◆ **WRITTEN TASK A**:
Can you copy the backup passage word for word, starting with "vzdump remains the" and going on through "backup strategy selection."?
◆ **WRITTEN TASK B**:
Answer these questions from the backup passage below:
(i) How much storage per week does a 100 GB VM consume when backed up daily with vzdump full backup?
(ii) Which compression option does the manual vzdump command use?
(iii) How long is the VM paused in suspend mode?

◆ **SOURCE PASSAGE**:
****
Key Takeaway: PBS incremental backups with deduplication reduce backup storage consumption by 60-90% compared to vzdump full backups, while enabling faster backup windows.

Why It Matters: A 100 GB VM backed up daily with vzdump full backup consumes 700 GB per week. The same VM backed up with PBS incremental deduplication consumes 100-150 GB per week for typical database workloads—a 5-7x storage efficiency improvement. This means the same backup storage hardware retains more history, enabling longer retention windows without additional cost. Teams with large VM fleets often find that migrating to PBS is the single highest-ROI storage optimization available.


Example 49: Use vzdump for Manual Backup and Schedule Backup Jobs

vzdump remains the underlying backup tool for local backups and offline archives. Understanding its operation mode options enables appropriate backup strategy selection.

Code:

# Manual backup with all VMs and containers on this node
vzdump --all \
  --storage local \
  --mode snapshot \
  --compress zstd \
  --notes-template "Weekly backup - {{guestname}} - {{node}}"
# => Starting backup job for all guests...
# => Backing up VM 100 (ubuntu-24-server)...
# =>   snapshot mode: create disk snapshot, backup while VM running
# =>   Saving guest state... done
# =>   Creating backup archive: vzdump-qemu-100-2026_04_29-02_00_00.vma.zst
# =>   Archive size: 5.2 GB (3.1 GB compressed with zstd)
# => Backing up CT 200 (web-server-01)...
# => All backups completed
 
# Backup modes comparison:
# snapshot (default): VM runs during backup; uses disk snapshot; best for production
#   => requires qcow2 or ZFS; not available for raw disks without thin-pool
# suspend: VM suspended during backup (brief pause of 1-30 seconds)
****
◆ **Dataset entries**:
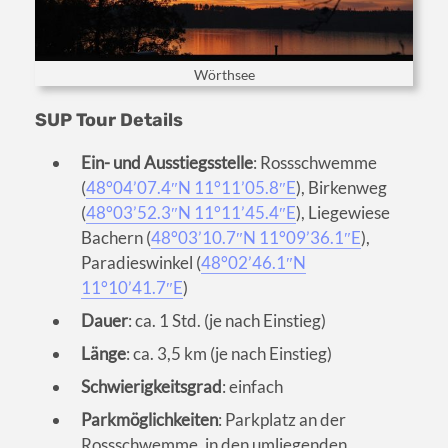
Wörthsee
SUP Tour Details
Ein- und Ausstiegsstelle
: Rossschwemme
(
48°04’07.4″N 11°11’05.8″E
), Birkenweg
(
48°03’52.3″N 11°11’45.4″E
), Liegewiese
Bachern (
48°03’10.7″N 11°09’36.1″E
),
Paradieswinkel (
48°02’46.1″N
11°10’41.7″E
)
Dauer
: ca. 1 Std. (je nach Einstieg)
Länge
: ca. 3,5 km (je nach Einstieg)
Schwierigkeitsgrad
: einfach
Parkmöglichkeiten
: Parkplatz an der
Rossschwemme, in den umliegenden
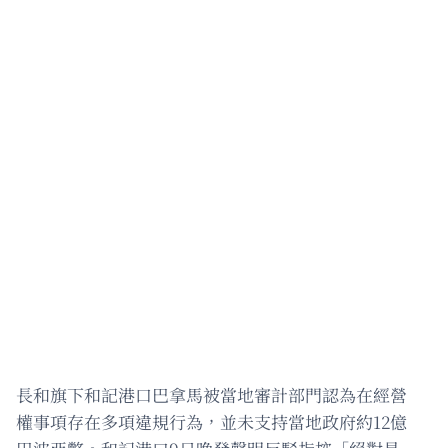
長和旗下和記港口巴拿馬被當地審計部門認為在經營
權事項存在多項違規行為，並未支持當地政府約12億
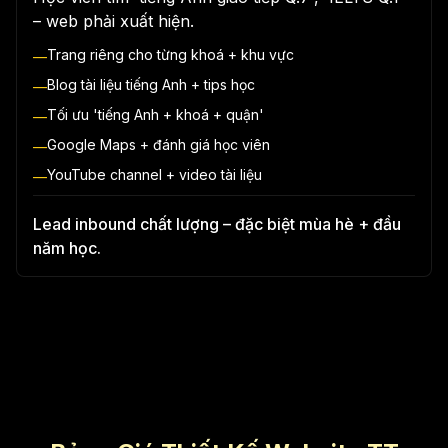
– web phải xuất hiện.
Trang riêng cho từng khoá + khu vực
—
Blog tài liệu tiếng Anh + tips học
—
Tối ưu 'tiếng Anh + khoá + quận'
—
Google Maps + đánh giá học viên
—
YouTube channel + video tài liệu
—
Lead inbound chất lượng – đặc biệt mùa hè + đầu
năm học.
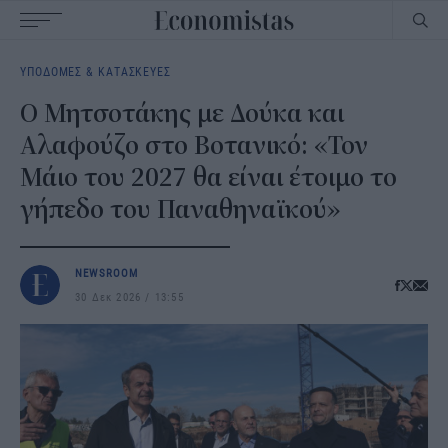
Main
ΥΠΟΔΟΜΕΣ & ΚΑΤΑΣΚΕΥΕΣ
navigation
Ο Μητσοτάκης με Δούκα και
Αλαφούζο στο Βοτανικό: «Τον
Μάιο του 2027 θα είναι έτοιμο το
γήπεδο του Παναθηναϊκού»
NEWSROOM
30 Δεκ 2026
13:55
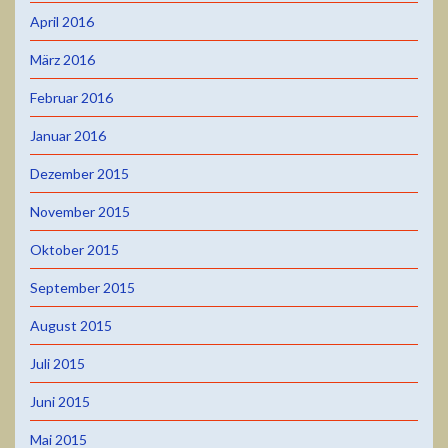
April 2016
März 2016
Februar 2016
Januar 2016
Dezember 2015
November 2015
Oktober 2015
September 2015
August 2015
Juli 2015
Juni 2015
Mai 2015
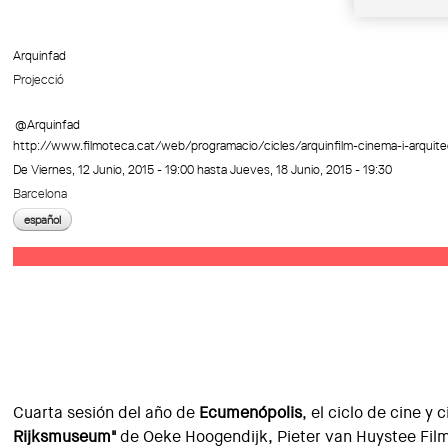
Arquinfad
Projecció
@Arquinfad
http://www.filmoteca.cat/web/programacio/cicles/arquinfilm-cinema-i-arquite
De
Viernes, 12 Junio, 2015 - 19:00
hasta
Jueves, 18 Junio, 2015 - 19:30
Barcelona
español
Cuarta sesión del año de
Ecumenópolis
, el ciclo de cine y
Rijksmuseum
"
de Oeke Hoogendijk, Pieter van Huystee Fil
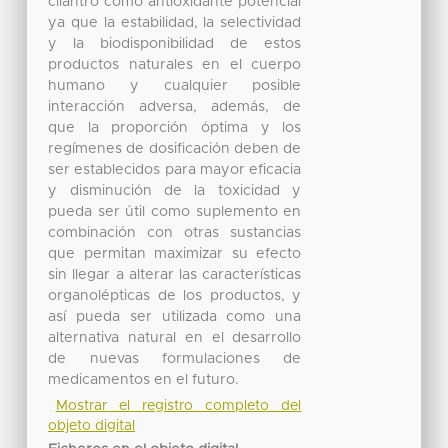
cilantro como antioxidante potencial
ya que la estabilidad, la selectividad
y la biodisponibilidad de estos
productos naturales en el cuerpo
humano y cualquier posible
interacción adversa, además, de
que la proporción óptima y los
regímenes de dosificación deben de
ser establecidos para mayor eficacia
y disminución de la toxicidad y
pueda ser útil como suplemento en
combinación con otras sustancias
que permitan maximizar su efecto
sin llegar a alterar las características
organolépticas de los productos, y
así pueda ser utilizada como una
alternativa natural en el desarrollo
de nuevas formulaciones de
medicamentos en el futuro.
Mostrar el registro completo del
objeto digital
****
◆ **EXERCISE RESPONSE A**:
vzdump remains the underlying backup tool for local backups and offline archives. Understanding its operation mode options enables appropriate backup strategy selection.

◆ **EXERCISE RESPONSE B**:
(i) 700 GB
(ii) zstd
(iii) 1-30 seconds